ASSIGNMENT: Would you restate every entry below word for word? Leave out the pictures.

++++

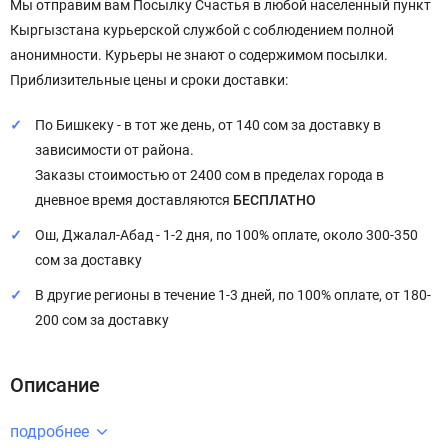
Мы отправим вам Посылку Счастья в любой населенный пункт
Кыргызстана курьерской службой с соблюдением полной
анонимности. Курьеры не знают о содержимом посылки.
Приблизительные цены и сроки доставки:
По Бишкеку - в тот же день, от 140 сом за доставку в
зависимости от района.
Заказы стоимостью от 2400 сом в пределах города в
дневное время доставляются
БЕСПЛАТНО
Ош, Джалал-Абад - 1-2 дня, по 100% оплате, около 300-350
сом за доставку
В другие регионы в течение 1-3 дней, по 100% оплате, от 180-
200 сом за доставку
Описание
подробнее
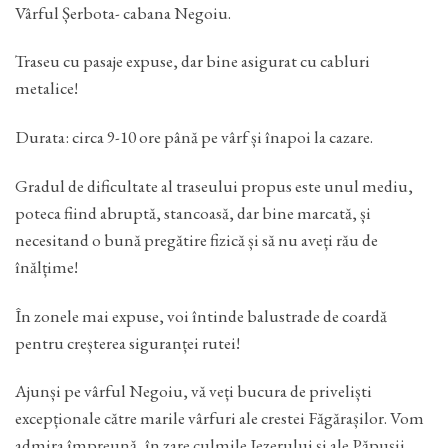
Vârful Șerbota- cabana Negoiu.
Traseu cu pasaje expuse, dar bine asigurat cu cabluri
metalice!
Durata: circa 9-10 ore până pe vârf și înapoi la cazare.
Gradul de dificultate al traseului propus este unul mediu,
poteca fiind abruptă, stancoasă, dar bine marcată, și
necesitand o bună pregătire fizică și să nu aveți rău de
înălțime!
În zonele mai expuse, voi întinde balustrade de coardă
pentru creșterea siguranței rutei!
Ajunși pe vârful Negoiu, vă veți bucura de priveliști
excepționale către marile vârfuri ale crestei Făgărașilor. Vom
admira împreună, în zare culmile Iezerului și ale Păpușii,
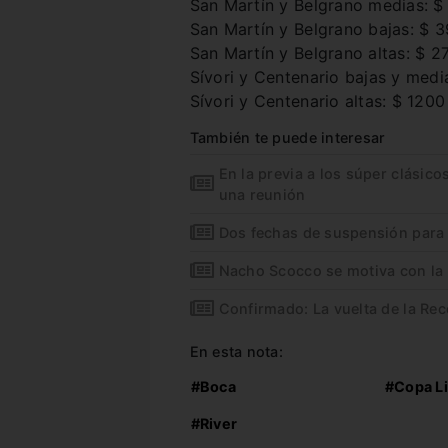
San Martín y Belgrano medias: 
San Martín y Belgrano bajas: $ 
San Martín y Belgrano altas: $ 2
Sívori y Centenario bajas y medi
Sívori y Centenario altas: $ 1200
También te puede interesar
En la previa a los súper clásico
una reunión
Dos fechas de suspensión para
Nacho Scocco se motiva con la
Confirmado: La vuelta de la Re
En esta nota:
#Boca
#Copa L
#River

++++

PROBLEM SOLUTION:
Мы отправим вам Посылку Счастья в любой населенный пункт
Кыргызстана курьерской службой с соблюдением полной
анонимности. Курьеры не знают о содержимом посылки.
Приблизительные цены и сроки доставки:
По Бишкеку - в тот же день, от 140 сом за доставку в
зависимости от района.
Заказы стоимостью от 2400 сом в пределах города в
дневное время доставляются
БЕСПЛАТНО
Ош, Джалал-Абад - 1-2 дня, по 100% оплате, около 300-350
сом за доставку
В другие регионы в течение 1-3 дней, по 100% оплате, от 180-
200 сом за доставку
Описание
подробнее
Vârful Șerbota- cabana Negoiu.
Traseu cu pasaje expuse, dar bine asigurat cu cabluri
metalice!
Durata: circa 9-10 ore până pe vârf și înapoi la cazare.
Gradul de dificultate al traseului propus este unul mediu,
poteca fiind abruptă, stancoasă, dar bine marcată, și
necesitand o bună pregătire fizică și să nu aveți rău de
înălțime!
În zonele mai expuse, voi întinde balustrade de coardă
pentru creșterea siguranței rutei!
Ajunși pe vârful Negoiu, vă veți bucura de priveliști
excepționale către marile vârfuri ale crestei Făgărașilor. Vom
admira împreună, în zare culmile Iezerului și ale Păpușii,
San Martín y Belgrano medias: 
San Martín y Belgrano bajas: $ 
San Martín y Belgrano altas: $ 2
Sívori y Centenario bajas y medi
Sívori y Centenario altas: $ 1200
También te puede interesar
En la previa a los súper clásico
una reunión
Dos fechas de suspensión para
Nacho Scocco se motiva con la
Confirmado: La vuelta de la Re
En esta nota:
#Boca
#Copa L
#River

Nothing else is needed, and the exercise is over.